Climate migration in Latin America: Geopolitics and socio-environmental vulnerability

Chairs & Presenter: Bernardo Bolaños (UAM, Mexico City)

The 6th IPCC assessment report, dated August 9, 2021, reviews 14 thousand recent scientific articles on global environmental change. Therefore, it constitutes a reliable meta-analysis to model the future (as opposed to isolated climatological models). Although the report does not directly address the issue of environmentally-induced human displacement, it does allow estimating the probable mobility of billions of people throughout this century. In particular, this document projects the increase of droughts in Mexico, Central America, the Caribbean, the Amazonian countries and Chile, as well as the absence of these in Canada and most of the United States. This anticipates the continuity of migratory flows towards North America and the emergence of others towards the Andean areas (affected, however, by the melting of glaciers). The report also shows the increase in heat waves that will make life difficult in very humid hot cities (particularly in the Gulf of Cortez and the Gulf of Mexico).
Environmentally induced migration is a central issue in contemporary geopolitics. Great powers strategically define vulnerability to climate change. Adaptation aid is granted based on political considerations of the donors, including incoming migratory flows. This panel will discuss all the above mentioned issues, with emphasis on migration to North America.

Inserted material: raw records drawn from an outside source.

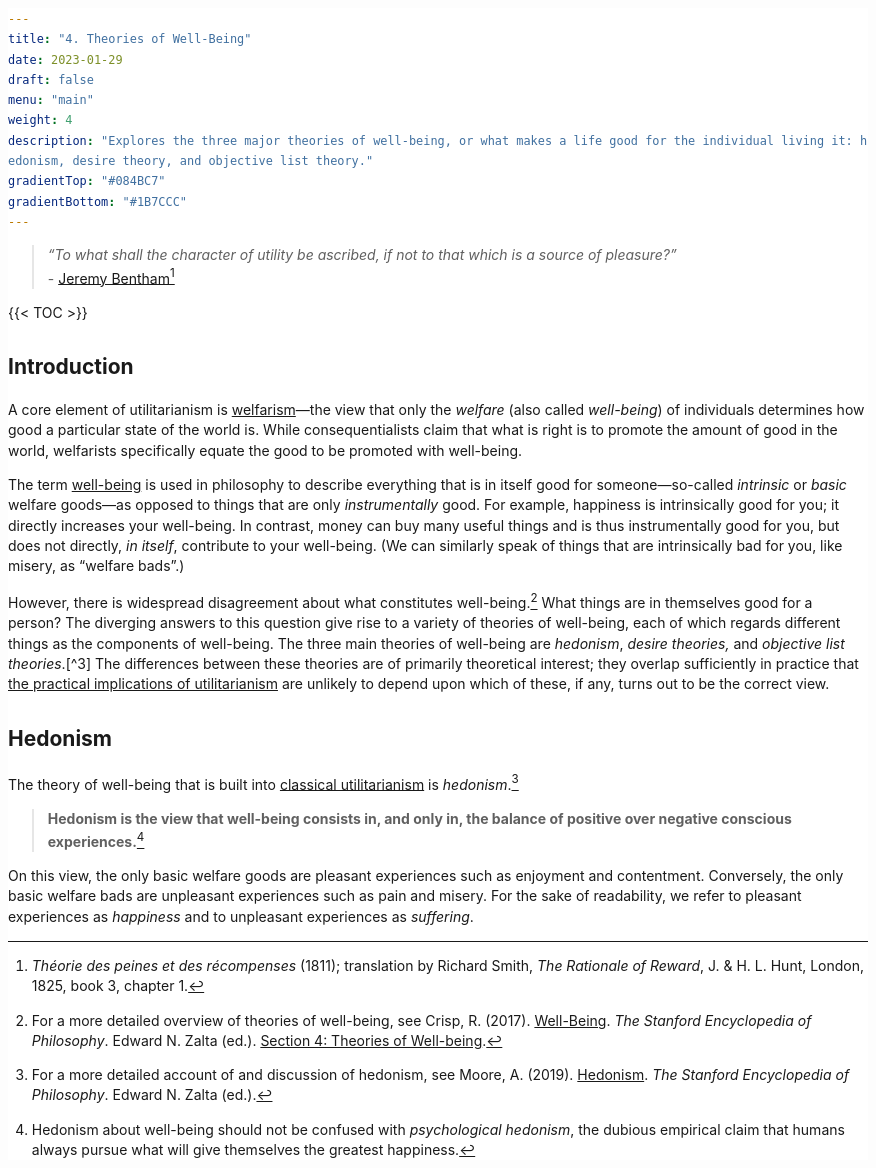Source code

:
 ```yaml
---
title: "4. Theories of Well-Being"
date: 2023-01-29
draft: false
menu: "main"
weight: 4
description: "Explores the three major theories of well-being, or what makes a life good for the individual living it: hedonism, desire theory, and objective list theory."
gradientTop: "#084BC7"
gradientBottom: "#1B7CCC"
---
```


> _“To what shall the character of utility be ascribed, if not to that which is a source of pleasure?”_ <br> \- [Jeremy Bentham](/utilitarian-thinker/jeremy-bentham)[^1]

{{< TOC >}}

## Introduction

A core element of utilitarianism is [welfarism](/types-of-utilitarianism#welfarism)—the view that only the _welfare_ (also called _well-being_) of individuals determines how good a particular state of the world is. While consequentialists claim that what is right is to promote the amount of good in the world, welfarists specifically equate the good to be promoted with well-being.

The term [well-being](https://plato.stanford.edu/entries/well-being/) is used in philosophy to describe everything that is in itself good for someone—so-called _intrinsic_ or _basic_ welfare goods—as opposed to things that are only _instrumentally_ good. For example, happiness is intrinsically good for you; it directly increases your well-being. In contrast, money can buy many useful things and is thus instrumentally good for you, but does not directly, _in itself_, contribute to your well-being. (We can similarly speak of things that are intrinsically bad for you, like misery, as “welfare bads”.)

However, there is widespread disagreement about what constitutes well-being.[^2] What things are in themselves good for a person? The diverging answers to this question give rise to a variety of theories of well-being, each of which regards different things as the components of well-being. The three main theories of well-being are _hedonism_, _desire theories,_ and _objective list theories_.[^3] The differences between these theories are of primarily theoretical interest; they overlap sufficiently in practice that [the practical implications of utilitarianism](/acting-on-utilitarianism) are unlikely to depend upon which of these, if any, turns out to be the correct view.

## Hedonism

The theory of well-being that is built into [classical utilitarianism](/types-of-utilitarianism#the-two-elements-of-classical-utilitarianism) is _hedonism_.[^4]

> **Hedonism is the view that well-being consists in, and only in, the balance of positive over negative conscious experiences.**[^5]

On this view, the only basic welfare goods are pleasant experiences such as enjoyment and contentment. Conversely, the only basic welfare bads are unpleasant experiences such as pain and misery. For the sake of readability, we refer to pleasant experiences as _happiness_ and to unpleasant experiences as _suffering_.


[^1]: _Théorie des peines et des récompenses_ (1811); translation by Richard Smith, _The Rationale of Reward_, J. & H. L. Hunt, London, 1825, book 3, chapter 1.
[^2]: For a more detailed overview of theories of well-being, see Crisp, R. (2017). [Well-Being](https://plato.stanford.edu/entries/well-being/). _The Stanford Encyclopedia of Philosophy_. Edward N. Zalta (ed.). [Section 4: Theories of Well-being](https://plato.stanford.edu/entries/well-being/#TheWelBei).
[^4]: For a more detailed account of and discussion of hedonism, see Moore, A. (2019). [Hedonism](https://plato.stanford.edu/entries/hedonism/). _The Stanford Encyclopedia of Philosophy_. Edward N. Zalta (ed.).
[^5]: Hedonism about well-being should not be confused with _psychological hedonism_, the dubious empirical claim that humans always pursue what will give themselves the greatest happiness.
[^6]: This view is known as _[ethical egoism](https://plato.stanford.edu/entries/egoism/)_.
[^7]: Cf. Sinhababu, N. (ms). [The Epistemic Argument for Hedonism](https://philpapers.org/rec/SINTEA-3).
[^9]: Unless we value the simplicity of hedonistic utilitarianism more highly than the accommodation of such intuitions.
[^10]: This description was adapted from Nozick, R. (1974). _[Anarchy, State, and Utopia](https://archive.org/details/anarchystateutop00nozi/page/42)_. New York: Basic Books, p. 42.
[^11]: Of course, one might agree with Nozick’s general point while regarding life in the experience machine as superior to at least _some_ (e.g. miserable) “real” lives, such that “plugging in” could be advisable in some circumstances.
[^12]: Nozick, R. (1974). _[Anarchy, State, and Utopia](https://archive.org/details/anarchystateutop00nozi/page/42)_. New York: Basic Books, p. 43.
[^14]: Weijers, D. (2014). [Nozick’s experience machine is dead, long live the experience machine!](https://doi.org/10.1080/09515089.2012.757889) Philosophical Psychology. 27(4): 513–535. Puzzlingly, many respondents reported that they would favor plugging in to the experience machine when choosing for another person, even when they would not choose this for themselves.
[^17]: Crisp, R. (2017). Well-Being. _The Stanford Encyclopedia of Philosophy_. Edward N. Zalta (ed.). [Section 4.1 Hedonism](https://plato.stanford.edu/entries/well-being/#TheWelBei). See also Crisp, R. (2006). [Hedonism Reconsidered](https://doi.org/10.1111/j.1933-1592.2006.tb00551.x). _Philosophy and Phenomenological Research._ 73(3): 637.
[^18]: They probably also desire their own happiness, of course, which is better served in scenario (ii). But the fact that they nonetheless prefer the prospect of (i) over (ii) suggests that (i) is the outcome that better fulfills their desires _overall_.
[^19]: By contrast, the “evil pleasures” objection to hedonism would seem to apply with equal force against desire theories, as these theories also imply that sadistic pleasure can benefit you (if you desire it).
[^20]: This is Parfit’s suggestion in Parfit, D. (1984). _[Reasons and Persons](https://en.wikipedia.org/wiki/Reasons_and_Persons)_. Oxford: Oxford University Press. For an alternative restriction based on _genuine attraction_, see Heathwood, C. (2019). [Which Desires are Relevant to Well-Being?](https://doi.org/10.1111/nous.12232). _Noûs_. 53(3): 664–688.
[^21]: As argued by [John Stuart Mill](/utilitarian-thinker/john-stuart-mill) in his 1859 book _[On Liberty](/books/on-liberty-john-stuart-mill/1)_.
[^24]: Adapted from Parfit, D. (1984). _[Reasons and Persons](https://en.wikipedia.org/wiki/Reasons_and_Persons)_. Oxford: Oxford University Press, p. 497. Parfit stipulates that the agent is guaranteed a lifetime supply of the drug, and that the drug in question poses no health risk or untoward side-effects besides the extreme addiction.
[^25]: Weighted by how strong each desire is. For example, you may be well off overall if you have one very strong desire satisfied, and two very weak ones frustrated.
[^26]: That is, the best future in terms of _this one individual’s well-being_. They might still have moral reasons to choose a different future, as being a teacher or firefighter would surely help others more. But even the limited claim that drug addiction is what is best _for this individual_ will seem counterintuitive to many.
[^27]: One’s past desires to avoid this outcome would weigh against it to some degree, unless one builds in a “concurrence requirement” that only desires existing _at the same time_ as their satisfaction count. Concurrence views thus have even more difficulty avoiding the implication that such induced desire satisfactions can easily override your present preferences.
[^28]: This theory is temporally relative because once the relevant choice is made, the once-contingent future choice may no longer be contingent on any remaining decisions, in which case it will no longer be discounted. If you actually become a satisfied drug addict, for example, the necessitarian may _now_ say that this outcome was for the best, even though _before_ the choice was made, they would have advised against it (on the basis of your prior desires). This generates an awkward temporal inconsistency, as our theorist seems committed to claims like, “It would now be bad for you to become a drug addict, but if you go ahead and do it, it will instead be good for you.”
[^29]: It merely “may” because much depends on the details. It is entirely possible that becoming a well-satisfied teacher would also better serve _other_ desires that one has (in both outcomes), in which case even the necessitarian could reach the conclusion that this change would be in one’s overall best interests, despite giving no intrinsic weight to the contingent desire to be a teacher (and giving full weight to the past, and hence non-contingent, desire to be a firefighter). But there will be at least some cases in which impeding the change counterintuitively wins out because of the discounting.
[^31]: Though there would not seem any value in memorizing the phonebook or other trivial data, so this is best restricted to _significant_ knowledge, or knowledge of _important_ truths.
[^32]: Recall our contrast of person A (with the excellent life) and person B who experiences a passive “replay” of A’s life, with an extra jolt of pleasure at the end. Although B’s life contains more pleasure, A’s life will contain more overall value if we also count loving relationships, achievement, etc., as basic welfare goods. While B’s life contains all the same experiences _as of_ loving relationships, achievement, etc., as A’s did, it is a passive “replay”, involving no actual choices or interactions. Therefore, B’s life includes none of A’s actual achievements or relationships.
[^33]: For a state of the art exploration of the relations between theories of well-being and metaethical views, see Fletcher, G. (2021). _[Dear Prudence: The Nature and Normativity of Prudential Discourse](https://oxford.universitypressscholarship.com/view/10.1093/oso/9780198858263.001.0001/oso-9780198858263)_. Oxford University Press. Chapter 7: Prudential Normativity.
[^34]: [Expressivists](https://www.rep.routledge.com/articles/thematic/expressivism/v-1) may give an anti-realist gloss on what “really mattering” amounts to. But then they can just as comfortably extend this gloss to the kind of first-order “objectivity” posited by objective list theories.
[^35]: Cf. Bedke, M. (2010). [Might All Normativity be Queer?](https://dx.doi.org/10.1080/00048400802636445). _Australasian Journal of Philosophy_. 88(1): 41–58.
[^36]: It would indeed be less “mysterious” to deny the reality of value, and claim that subjective valuing is _all there is_ in the vicinity. But this would be a form of nihilism: that _S_ values _p_ is a purely descriptive fact about _S_’s psychology. There is nothing inherently value-laden about this, unless we further claim that subjective valuation is something that actually _matters_ in some way. And then we are back to attributing real value, in all its mysterious glory.
[^38]: Perhaps the best-known such hybrid view is found in Kagan, Shelly (2009). [Well-Being as Enjoying the Good](https://doi.org/10.1111/j.1520-8583.2009.00170.x). _Philosophical Perspectives_ 23 (1):253-272.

Forced migration from Central America to Mexico: between the impunity of criminal violence and the invisibility of natural disasters

Presenter: Alethia Fernández de la Reguera Ahedo, IIJ – UNAM

Climate change, natural disasters and environmental degradation have recently been identified by UNHCR as the cause of massive internal and international displacement (Parra, 2020) as they directly or indirectly damage people's lives and food systems. Sometimes climate change affections result from a series of decisions whose consequences are evident many years later. Migration patterns in Central America have recently changed from labor to forced migration as a result of both criminal violence and climate conditions. In November 2020, after Hurricanes Eta and Iota devastated entire communities in Honduras, a new caravan of displaced people arrived to the Mexican border. Taking into account that environmental degradation can be a slow process affecting labour markets and social life or a sudden destruction of housing and land, in the past five years, the narratives of migrants highlight criminal violence over climate as the main driver for migrating. This article analyses the narratives of Central American migrants in Mexico to reflect on the complexity of the interrelation between climate conditions, violence and displacements. Despite environmental migration being on the agenda of international organizations, and considered in the 2018 Global Compact for Migration, there is still a lack of international consensus in the determination of environmental reasons as the cause of migration (Casillas, 2020). This article also reflects on the urgency of including climate refugees in the 1951 Convention on Refugees as a benchmark to address the complexity of how structural violence is embedded in forced migration.